* **TO-DO ITEM**
From the data, copy out every line in which the word "pietra" appears.
-*-
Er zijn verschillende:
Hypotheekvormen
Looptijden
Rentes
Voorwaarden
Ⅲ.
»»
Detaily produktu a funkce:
-*-
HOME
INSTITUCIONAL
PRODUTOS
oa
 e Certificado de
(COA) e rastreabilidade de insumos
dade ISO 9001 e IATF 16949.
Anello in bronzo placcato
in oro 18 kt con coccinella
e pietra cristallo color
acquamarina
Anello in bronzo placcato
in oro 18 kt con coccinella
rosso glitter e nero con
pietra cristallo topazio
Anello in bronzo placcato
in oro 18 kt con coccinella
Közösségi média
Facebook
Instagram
-*-
* **WRITTEN SOLUTION**
e pietra cristallo color
pietra cristallo topazio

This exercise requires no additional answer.